Answer:
To find an expression that is equivalent to `y = x^2 + 8x + 18`, we can try to complete the square, factorize, or use the quadratic formula.
Completing the square:
We can add and subtract (8/2)^2 = 16 to the right-hand side of the equation to get:
y = x^2 + 8x + 18 + 16 - 16
y = (x + 4)^2 + 2
So an equivalent expression for `y = x^2 + 8x + 18` is `y = (x + 4)^2 + 2`.
Factorizing:
We can try to factorize the quadratic expression on the right-hand side of the equation. To do this, we need to find two numbers whose sum is 8 and whose product is 18. These numbers are 2 and 6, so we can write:
y = x^2 + 2x + 6x + 18
y = (x^2 + 2x) + (6x + 18)
y = x(x + 2) + 6(x + 3)
y = (x + 2)(x + 6)
So an equivalent expression for `y = x^2 + 8x + 18` is `y = (x + 2)(x + 6)`.

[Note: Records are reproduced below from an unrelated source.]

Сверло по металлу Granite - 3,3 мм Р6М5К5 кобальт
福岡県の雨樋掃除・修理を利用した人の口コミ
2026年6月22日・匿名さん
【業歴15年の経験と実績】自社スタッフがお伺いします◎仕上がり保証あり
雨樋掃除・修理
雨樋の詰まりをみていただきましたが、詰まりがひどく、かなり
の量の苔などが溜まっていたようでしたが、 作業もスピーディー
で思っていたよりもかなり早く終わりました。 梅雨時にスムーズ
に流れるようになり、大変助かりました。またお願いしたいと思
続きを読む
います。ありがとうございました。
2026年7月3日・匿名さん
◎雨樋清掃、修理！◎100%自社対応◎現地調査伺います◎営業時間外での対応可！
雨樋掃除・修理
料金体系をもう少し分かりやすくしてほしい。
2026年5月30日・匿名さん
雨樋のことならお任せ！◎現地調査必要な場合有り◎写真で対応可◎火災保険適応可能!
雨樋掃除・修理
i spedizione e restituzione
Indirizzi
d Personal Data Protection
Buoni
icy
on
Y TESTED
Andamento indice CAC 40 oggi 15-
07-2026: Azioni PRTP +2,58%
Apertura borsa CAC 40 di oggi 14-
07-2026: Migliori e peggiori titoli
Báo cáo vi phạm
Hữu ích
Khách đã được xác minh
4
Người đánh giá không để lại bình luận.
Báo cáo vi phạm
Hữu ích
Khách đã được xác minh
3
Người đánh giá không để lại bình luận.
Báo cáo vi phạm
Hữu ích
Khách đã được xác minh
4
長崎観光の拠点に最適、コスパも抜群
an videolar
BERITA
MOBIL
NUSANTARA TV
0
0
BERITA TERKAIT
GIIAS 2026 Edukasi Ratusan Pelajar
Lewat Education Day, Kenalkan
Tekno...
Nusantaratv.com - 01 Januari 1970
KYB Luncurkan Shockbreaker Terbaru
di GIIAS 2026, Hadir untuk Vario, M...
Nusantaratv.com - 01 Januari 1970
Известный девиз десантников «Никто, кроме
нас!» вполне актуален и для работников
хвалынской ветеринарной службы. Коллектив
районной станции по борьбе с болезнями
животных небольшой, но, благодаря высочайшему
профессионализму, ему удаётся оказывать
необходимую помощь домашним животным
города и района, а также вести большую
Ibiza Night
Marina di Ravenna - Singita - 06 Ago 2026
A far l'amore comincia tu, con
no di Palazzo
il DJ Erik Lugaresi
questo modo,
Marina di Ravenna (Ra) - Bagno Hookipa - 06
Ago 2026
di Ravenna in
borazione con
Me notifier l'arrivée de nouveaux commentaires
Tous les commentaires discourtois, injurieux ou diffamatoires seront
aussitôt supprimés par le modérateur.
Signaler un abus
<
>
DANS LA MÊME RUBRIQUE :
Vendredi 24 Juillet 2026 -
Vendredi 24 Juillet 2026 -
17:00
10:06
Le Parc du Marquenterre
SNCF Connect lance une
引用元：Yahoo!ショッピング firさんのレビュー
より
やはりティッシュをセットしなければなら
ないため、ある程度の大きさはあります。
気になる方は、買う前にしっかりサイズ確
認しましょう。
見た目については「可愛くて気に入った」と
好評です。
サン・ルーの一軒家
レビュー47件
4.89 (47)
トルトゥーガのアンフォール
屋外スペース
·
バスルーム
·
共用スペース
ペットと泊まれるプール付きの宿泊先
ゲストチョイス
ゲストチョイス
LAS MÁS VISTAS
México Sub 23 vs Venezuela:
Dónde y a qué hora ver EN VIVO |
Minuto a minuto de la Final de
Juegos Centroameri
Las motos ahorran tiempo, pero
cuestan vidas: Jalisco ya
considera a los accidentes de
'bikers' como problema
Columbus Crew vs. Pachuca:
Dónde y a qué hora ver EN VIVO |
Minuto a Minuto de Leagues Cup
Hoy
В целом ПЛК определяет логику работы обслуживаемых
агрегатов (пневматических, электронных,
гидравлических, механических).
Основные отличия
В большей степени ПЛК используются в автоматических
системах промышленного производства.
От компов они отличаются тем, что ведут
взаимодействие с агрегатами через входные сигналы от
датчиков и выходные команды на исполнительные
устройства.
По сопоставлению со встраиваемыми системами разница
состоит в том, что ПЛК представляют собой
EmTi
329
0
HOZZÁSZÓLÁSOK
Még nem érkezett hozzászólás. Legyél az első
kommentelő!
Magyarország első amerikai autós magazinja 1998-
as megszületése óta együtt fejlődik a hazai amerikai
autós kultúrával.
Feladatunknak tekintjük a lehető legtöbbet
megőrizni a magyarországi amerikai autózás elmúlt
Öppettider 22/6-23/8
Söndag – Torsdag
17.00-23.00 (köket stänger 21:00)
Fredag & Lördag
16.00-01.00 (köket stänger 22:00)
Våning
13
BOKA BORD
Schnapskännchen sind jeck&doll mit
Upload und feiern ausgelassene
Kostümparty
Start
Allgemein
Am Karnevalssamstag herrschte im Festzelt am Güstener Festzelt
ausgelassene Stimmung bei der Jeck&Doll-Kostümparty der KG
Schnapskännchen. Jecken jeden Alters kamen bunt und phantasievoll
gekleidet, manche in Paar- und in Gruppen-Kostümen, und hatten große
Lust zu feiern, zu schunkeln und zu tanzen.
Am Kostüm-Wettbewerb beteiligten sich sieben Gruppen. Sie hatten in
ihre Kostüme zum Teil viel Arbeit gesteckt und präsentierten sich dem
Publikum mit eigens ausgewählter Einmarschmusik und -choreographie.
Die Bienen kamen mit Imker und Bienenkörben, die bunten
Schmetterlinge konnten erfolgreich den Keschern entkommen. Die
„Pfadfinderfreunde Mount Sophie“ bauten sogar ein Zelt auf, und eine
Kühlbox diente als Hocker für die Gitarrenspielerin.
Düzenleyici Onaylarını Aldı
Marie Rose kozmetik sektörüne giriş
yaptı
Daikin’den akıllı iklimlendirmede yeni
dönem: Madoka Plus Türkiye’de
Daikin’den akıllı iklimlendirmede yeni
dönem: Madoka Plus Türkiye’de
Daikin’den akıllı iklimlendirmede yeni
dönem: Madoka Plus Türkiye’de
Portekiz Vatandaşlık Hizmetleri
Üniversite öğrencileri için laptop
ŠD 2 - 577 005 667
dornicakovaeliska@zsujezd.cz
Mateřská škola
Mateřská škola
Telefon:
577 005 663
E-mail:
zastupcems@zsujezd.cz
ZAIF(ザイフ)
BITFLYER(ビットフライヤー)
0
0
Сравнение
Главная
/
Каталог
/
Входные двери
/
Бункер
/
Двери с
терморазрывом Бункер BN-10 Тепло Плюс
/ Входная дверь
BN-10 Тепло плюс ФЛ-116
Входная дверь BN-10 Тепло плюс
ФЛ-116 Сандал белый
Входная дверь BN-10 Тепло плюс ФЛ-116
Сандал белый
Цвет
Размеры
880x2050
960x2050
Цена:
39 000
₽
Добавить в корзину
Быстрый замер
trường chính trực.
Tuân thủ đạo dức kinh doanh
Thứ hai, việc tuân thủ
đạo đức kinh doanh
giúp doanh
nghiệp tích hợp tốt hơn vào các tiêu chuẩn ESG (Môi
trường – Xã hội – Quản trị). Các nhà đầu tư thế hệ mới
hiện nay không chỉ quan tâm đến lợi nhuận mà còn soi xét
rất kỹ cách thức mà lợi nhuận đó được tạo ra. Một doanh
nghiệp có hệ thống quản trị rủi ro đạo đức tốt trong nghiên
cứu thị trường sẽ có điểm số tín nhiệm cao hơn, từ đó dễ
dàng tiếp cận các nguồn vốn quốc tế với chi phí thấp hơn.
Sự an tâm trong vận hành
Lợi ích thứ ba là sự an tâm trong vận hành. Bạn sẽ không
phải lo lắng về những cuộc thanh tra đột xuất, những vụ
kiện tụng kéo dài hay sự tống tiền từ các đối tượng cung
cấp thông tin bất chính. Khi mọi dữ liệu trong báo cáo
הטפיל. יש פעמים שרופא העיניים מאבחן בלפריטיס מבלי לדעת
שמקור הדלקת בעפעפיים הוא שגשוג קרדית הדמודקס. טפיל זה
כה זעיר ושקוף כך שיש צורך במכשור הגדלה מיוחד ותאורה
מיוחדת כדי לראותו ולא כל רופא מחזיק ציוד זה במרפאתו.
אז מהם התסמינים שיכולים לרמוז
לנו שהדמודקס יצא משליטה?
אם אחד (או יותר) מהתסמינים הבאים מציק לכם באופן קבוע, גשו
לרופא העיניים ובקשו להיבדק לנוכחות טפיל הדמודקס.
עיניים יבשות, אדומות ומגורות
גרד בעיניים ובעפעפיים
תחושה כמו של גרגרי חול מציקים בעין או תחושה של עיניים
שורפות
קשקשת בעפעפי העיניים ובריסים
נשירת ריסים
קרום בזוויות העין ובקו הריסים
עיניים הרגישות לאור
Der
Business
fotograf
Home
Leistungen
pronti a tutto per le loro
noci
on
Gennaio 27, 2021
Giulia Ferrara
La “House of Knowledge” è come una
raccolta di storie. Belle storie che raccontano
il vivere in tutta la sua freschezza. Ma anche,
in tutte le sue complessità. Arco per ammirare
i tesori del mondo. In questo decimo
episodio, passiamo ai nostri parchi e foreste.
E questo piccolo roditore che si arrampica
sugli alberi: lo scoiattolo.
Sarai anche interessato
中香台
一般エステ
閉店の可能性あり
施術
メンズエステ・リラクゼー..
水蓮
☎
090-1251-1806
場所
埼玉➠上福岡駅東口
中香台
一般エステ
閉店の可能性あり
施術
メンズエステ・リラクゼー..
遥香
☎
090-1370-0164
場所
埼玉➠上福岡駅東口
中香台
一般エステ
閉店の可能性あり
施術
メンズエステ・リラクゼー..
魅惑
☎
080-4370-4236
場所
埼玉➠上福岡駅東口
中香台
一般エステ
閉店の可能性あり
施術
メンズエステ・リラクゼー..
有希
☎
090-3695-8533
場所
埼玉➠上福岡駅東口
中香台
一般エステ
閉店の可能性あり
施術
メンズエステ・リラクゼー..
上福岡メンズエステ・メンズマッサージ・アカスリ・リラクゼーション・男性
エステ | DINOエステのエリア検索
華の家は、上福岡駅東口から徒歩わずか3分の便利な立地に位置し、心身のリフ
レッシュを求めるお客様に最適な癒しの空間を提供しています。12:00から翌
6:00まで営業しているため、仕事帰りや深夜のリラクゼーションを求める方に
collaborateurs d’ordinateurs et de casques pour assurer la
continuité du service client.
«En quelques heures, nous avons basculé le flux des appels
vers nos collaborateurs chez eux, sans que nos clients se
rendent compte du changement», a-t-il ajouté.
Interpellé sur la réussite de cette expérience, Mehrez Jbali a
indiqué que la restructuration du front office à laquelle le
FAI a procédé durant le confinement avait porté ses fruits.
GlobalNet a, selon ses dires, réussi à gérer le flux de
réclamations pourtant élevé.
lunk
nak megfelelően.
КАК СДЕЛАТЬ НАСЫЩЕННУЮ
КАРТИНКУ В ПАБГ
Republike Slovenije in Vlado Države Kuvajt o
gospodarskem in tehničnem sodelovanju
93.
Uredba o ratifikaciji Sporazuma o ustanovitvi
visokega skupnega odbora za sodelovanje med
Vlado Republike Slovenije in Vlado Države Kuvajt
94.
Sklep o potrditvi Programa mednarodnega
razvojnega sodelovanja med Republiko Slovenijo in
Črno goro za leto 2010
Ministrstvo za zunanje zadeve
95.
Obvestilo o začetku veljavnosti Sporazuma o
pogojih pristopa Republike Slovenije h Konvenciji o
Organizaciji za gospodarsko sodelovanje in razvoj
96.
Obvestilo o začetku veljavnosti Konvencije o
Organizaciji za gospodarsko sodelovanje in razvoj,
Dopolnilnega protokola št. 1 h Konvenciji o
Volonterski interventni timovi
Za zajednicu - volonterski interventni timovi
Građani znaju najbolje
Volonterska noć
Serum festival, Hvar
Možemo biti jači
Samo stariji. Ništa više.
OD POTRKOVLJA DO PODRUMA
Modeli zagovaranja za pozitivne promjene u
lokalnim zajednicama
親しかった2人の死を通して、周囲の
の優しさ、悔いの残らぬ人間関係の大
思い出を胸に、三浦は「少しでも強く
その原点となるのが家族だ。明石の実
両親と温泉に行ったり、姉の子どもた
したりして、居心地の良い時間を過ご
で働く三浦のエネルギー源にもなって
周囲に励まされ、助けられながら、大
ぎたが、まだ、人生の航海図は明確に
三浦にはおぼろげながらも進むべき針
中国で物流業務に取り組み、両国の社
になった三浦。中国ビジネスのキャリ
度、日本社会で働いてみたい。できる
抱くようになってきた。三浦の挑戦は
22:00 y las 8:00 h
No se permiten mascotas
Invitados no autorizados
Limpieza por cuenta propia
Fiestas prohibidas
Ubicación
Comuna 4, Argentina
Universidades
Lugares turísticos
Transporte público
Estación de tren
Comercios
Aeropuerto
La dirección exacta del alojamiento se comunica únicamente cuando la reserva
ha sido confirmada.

Using the quadratic formula:
We can use the quadratic formula to solve for x in the equation `y = x^2 + 8x + 18`. The quadratic formula states that for an equation of the form `ax^2 + bx + c = 0`, the solutions for x are given by:
x = (-b ± sqrt(b^2 - 4ac)) / 2a
In our case, a = 1, b = 8, and c = 18. Substituting these values into the quadratic formula, we get:
x = (-8 ± sqrt(8^2 - 4(1)(18))) / 2(1)
x = (-8 ± sqrt(4)) / 2
x = -4 ± 1
So the solutions for x are x = -5 and x = -3. If we substitute these values into the original equation `y = x^2 + 8x + 18`, we get:
When x = -5, y = (-5)^2 + 8(-5) + 18 = 5 - 40 + 18 = -17
When x = -3, y = (-3)^2 + 8(-3) + 18 = 9 - 24 + 18 = 3
So an equivalent expression for `y = x^2 + 8x + 18` is `y = (x + 5)(x - 3)`.